## YOUR GOAL
Render every line of the entries below as a JSON list of strings, one string per line, skipping blank lines. Leave the pictures out.

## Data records
· · ·

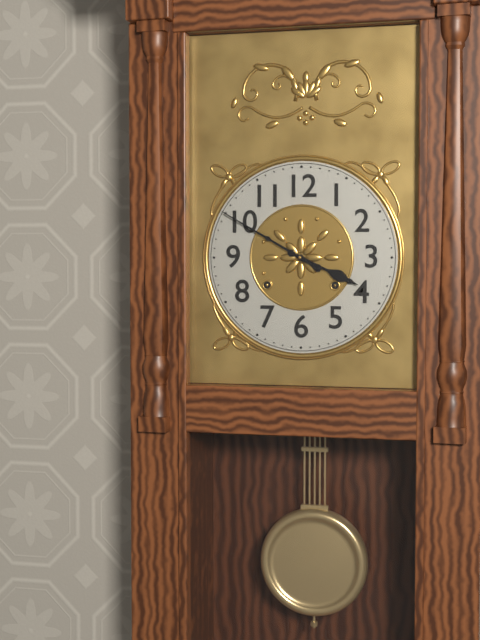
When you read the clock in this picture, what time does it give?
3:50
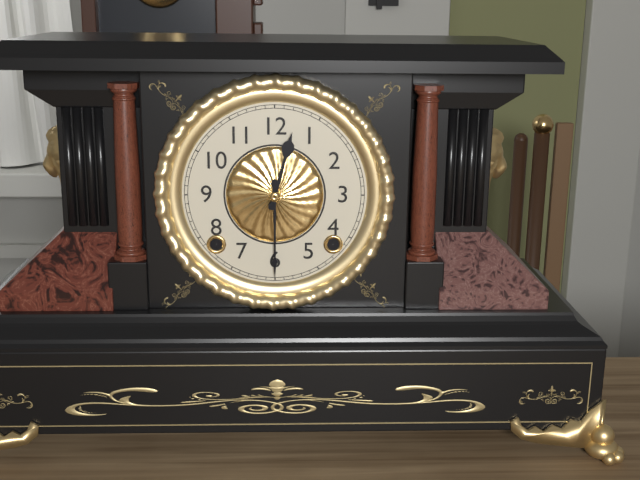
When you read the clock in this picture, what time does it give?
12:30
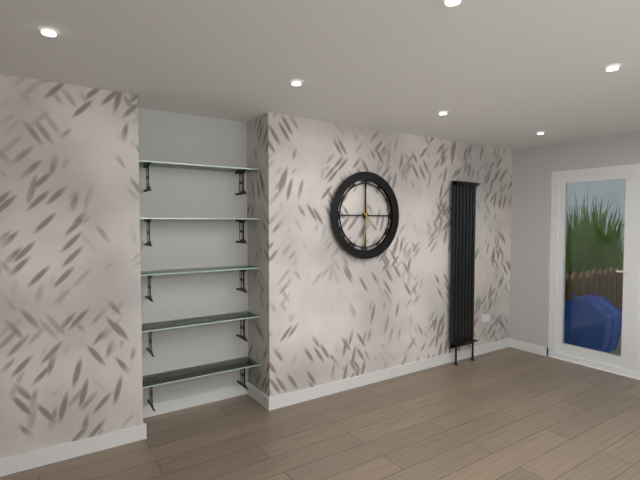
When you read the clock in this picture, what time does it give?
4:31
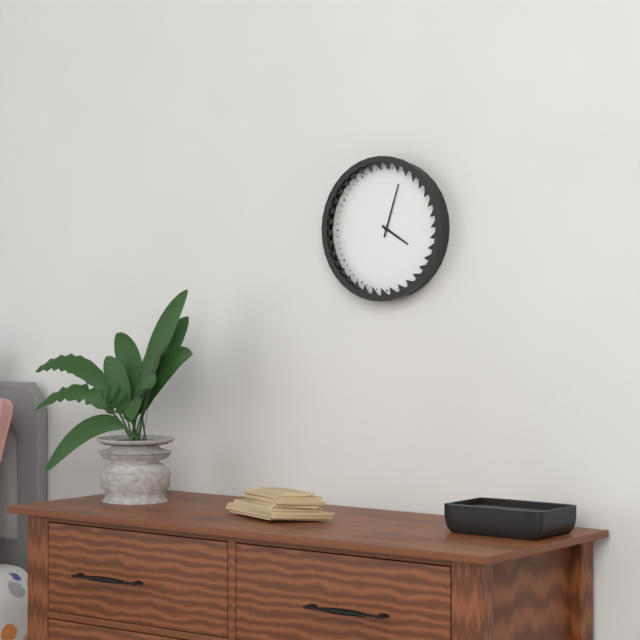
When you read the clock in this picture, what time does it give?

· · ·

## EXERCISE ANSWER
[
  "When you read the clock in this picture, what time does it give?",
  "3:50",
  "When you read the clock in this picture, what time does it give?",
  "12:30",
  "When you read the clock in this picture, what time does it give?",
  "4:31",
  "When you read the clock in this picture, what time does it give?"
]